Now, I like the movie a little bit more than you people all seem to, but his point made me wonder something: do we have a tendency to overpraise depressing movies?

I think we do. This makes sense. As film critics--for we all are critics of film, rather than mere enthusiasts--we see A LOT of movies. And the overwhelming majority of these movies are happy. Often absurdly so, with contrivances a-plenty. The standard movie formula, after all, ends with triumph. So that means that depressing movies are often unformulaic just as a matter of course, and thus more praiseworthy. (That also presents the question of whether we praise movies simply for being different rather than being good, but that's a discussion for another day. ) They're more likely to surprise us. They're more likely to follow a story to its organic conclusion rather than a prearranged one.

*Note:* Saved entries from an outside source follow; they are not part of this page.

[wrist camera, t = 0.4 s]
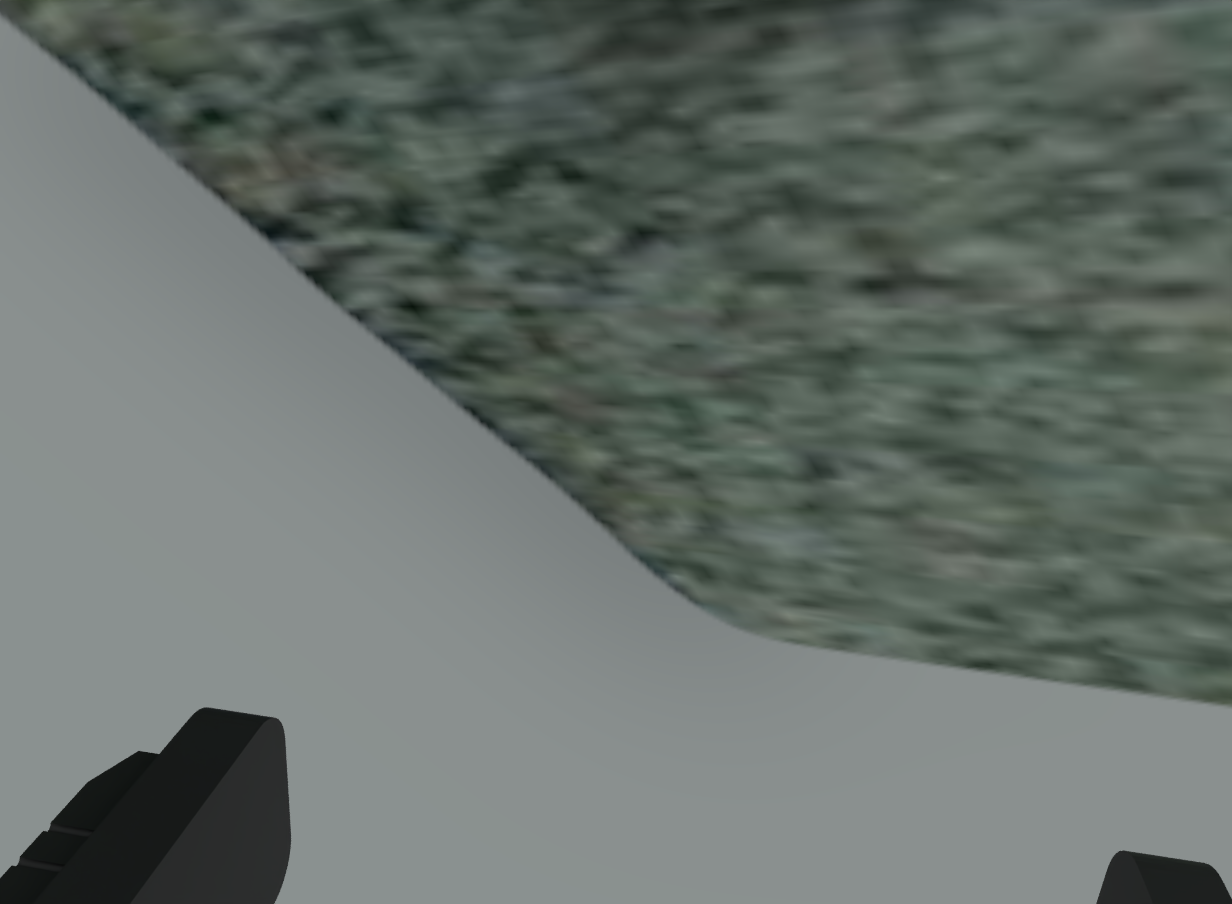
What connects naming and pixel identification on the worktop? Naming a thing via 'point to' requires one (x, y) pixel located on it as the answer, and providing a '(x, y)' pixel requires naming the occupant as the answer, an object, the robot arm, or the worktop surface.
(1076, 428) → the worktop surface
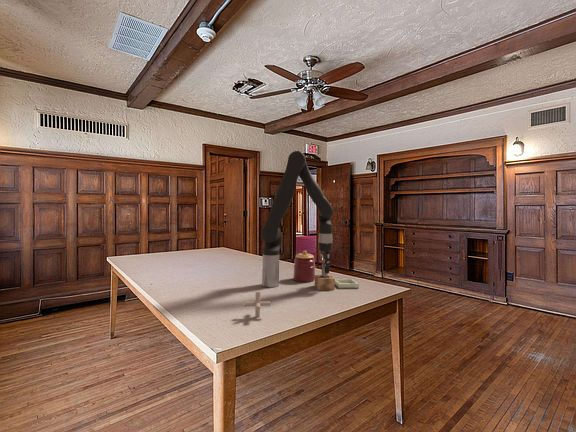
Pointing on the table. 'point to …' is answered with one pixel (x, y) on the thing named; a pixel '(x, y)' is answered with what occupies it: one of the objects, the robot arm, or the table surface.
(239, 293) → the table surface
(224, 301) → the table surface
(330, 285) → the block
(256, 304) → the pipe connector
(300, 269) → the canister
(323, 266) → the steel pin
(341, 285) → the tray
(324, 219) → the robot arm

And yet, I think we take it too far. We forget that depressing doesn't necessarily mean better. We praise movies that show suffering or misery because it seems deeper, even though on the face of it there's no reason that 120 minutes of cruelty is somehow more artistic than 120 minutes of suffering. We end up automatically celebrating movies like Precious, or 21 Grams, or the entirety of British cinema since 1958.

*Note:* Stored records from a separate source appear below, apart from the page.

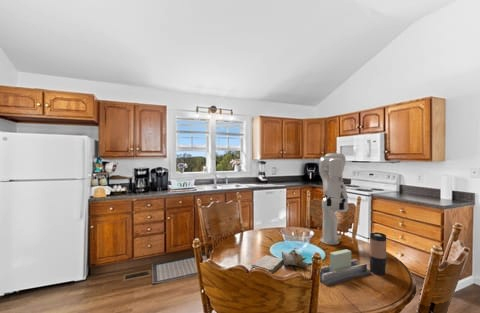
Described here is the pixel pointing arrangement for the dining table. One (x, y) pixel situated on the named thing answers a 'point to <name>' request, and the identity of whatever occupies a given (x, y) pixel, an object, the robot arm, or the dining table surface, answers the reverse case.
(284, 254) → the ceramic sculpture
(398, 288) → the dining table surface
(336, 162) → the robot arm
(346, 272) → the rail
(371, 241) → the travel mug
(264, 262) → the washcloth
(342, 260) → the door panel
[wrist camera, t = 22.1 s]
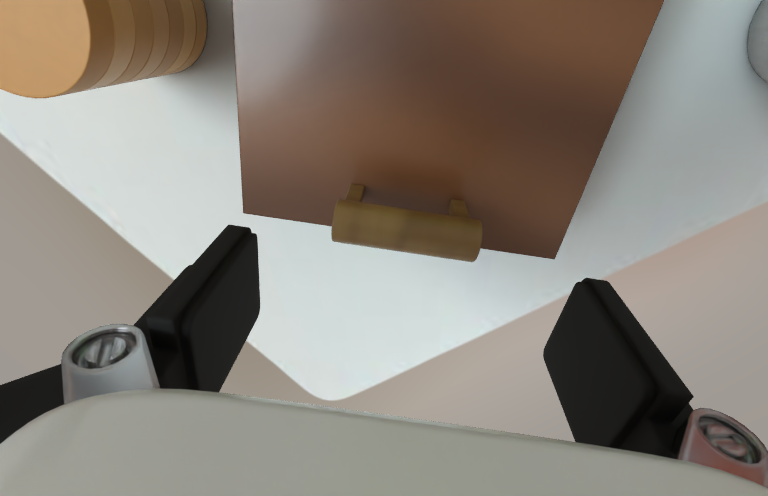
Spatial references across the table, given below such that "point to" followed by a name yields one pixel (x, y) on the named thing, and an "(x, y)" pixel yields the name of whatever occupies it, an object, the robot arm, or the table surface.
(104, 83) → the cookie stack
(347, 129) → the lid
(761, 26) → the cupcake
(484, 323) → the table surface
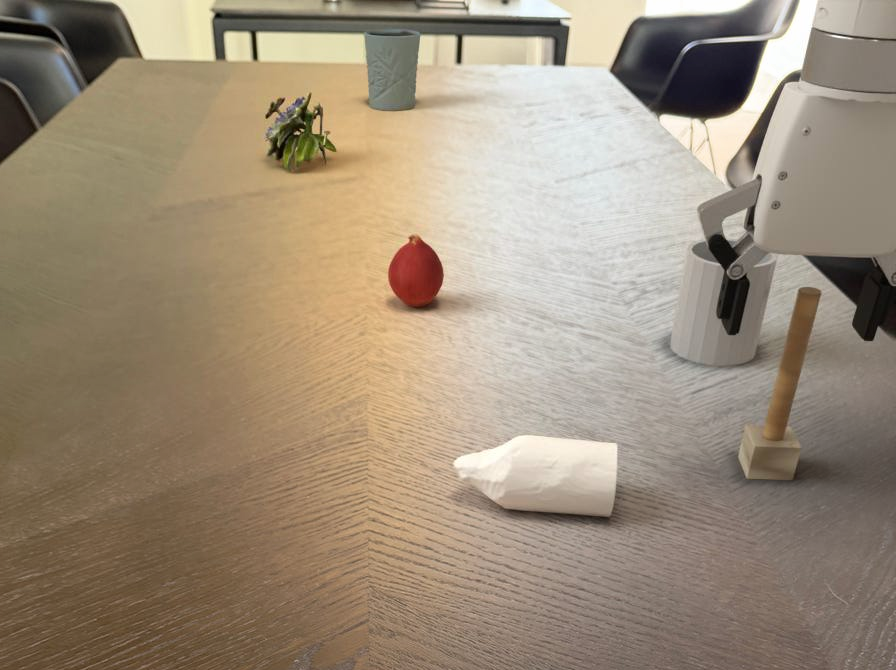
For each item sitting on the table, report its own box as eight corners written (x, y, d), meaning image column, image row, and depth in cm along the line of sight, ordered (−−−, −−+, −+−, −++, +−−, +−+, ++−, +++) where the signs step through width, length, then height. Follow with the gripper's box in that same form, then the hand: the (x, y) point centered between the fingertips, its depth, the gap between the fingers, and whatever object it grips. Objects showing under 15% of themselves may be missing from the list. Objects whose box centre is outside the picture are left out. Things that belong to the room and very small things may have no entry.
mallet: (780, 464, 82) (829, 282, 73) (790, 487, 80) (842, 300, 70) (736, 463, 82) (778, 281, 73) (745, 485, 80) (790, 298, 70)
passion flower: (282, 196, 160) (275, 120, 160) (348, 185, 158) (341, 108, 158) (258, 169, 149) (250, 86, 149) (328, 156, 147) (321, 73, 147)
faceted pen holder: (744, 339, 103) (766, 239, 96) (761, 373, 96) (786, 268, 90) (664, 337, 103) (680, 237, 97) (675, 370, 97) (694, 265, 90)
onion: (407, 296, 112) (407, 221, 107) (452, 306, 109) (454, 230, 104) (379, 312, 108) (377, 236, 103) (425, 323, 105) (426, 245, 100)
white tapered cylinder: (456, 481, 80) (458, 416, 76) (607, 491, 79) (617, 426, 75) (448, 521, 75) (450, 454, 72) (609, 532, 74) (619, 465, 71)
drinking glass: (358, 109, 186) (356, 34, 179) (376, 98, 194) (375, 26, 186) (409, 113, 184) (409, 37, 176) (426, 102, 191) (427, 29, 184)
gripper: (982, 60, 65) (898, 317, 76) (716, 51, 66) (669, 307, 77) (1031, 81, 60) (932, 357, 70) (738, 71, 60) (684, 346, 71)
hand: (795, 331), depth 73 cm, fingers open, 9 cm apart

I think the key to a miserablist film is that the characters have to have an essential humanity and the events have to feel organic and not contrived. Because Lilya-4-Ever and Requiem for a Dream are, in my opinion, great films and they're also incredibly depressing. But their characters are so human and the circumstances feel so real that I feel profoundly moved, not manipulated. Contrast this to Precious, when the main character learns she has AIDS at the end of the movie and it feels like the director/writer is just messing with us and piling on the misery.

So, in short, we indeed have a tendency to overpraise depressing films, and we have to make sure our praise is warranted.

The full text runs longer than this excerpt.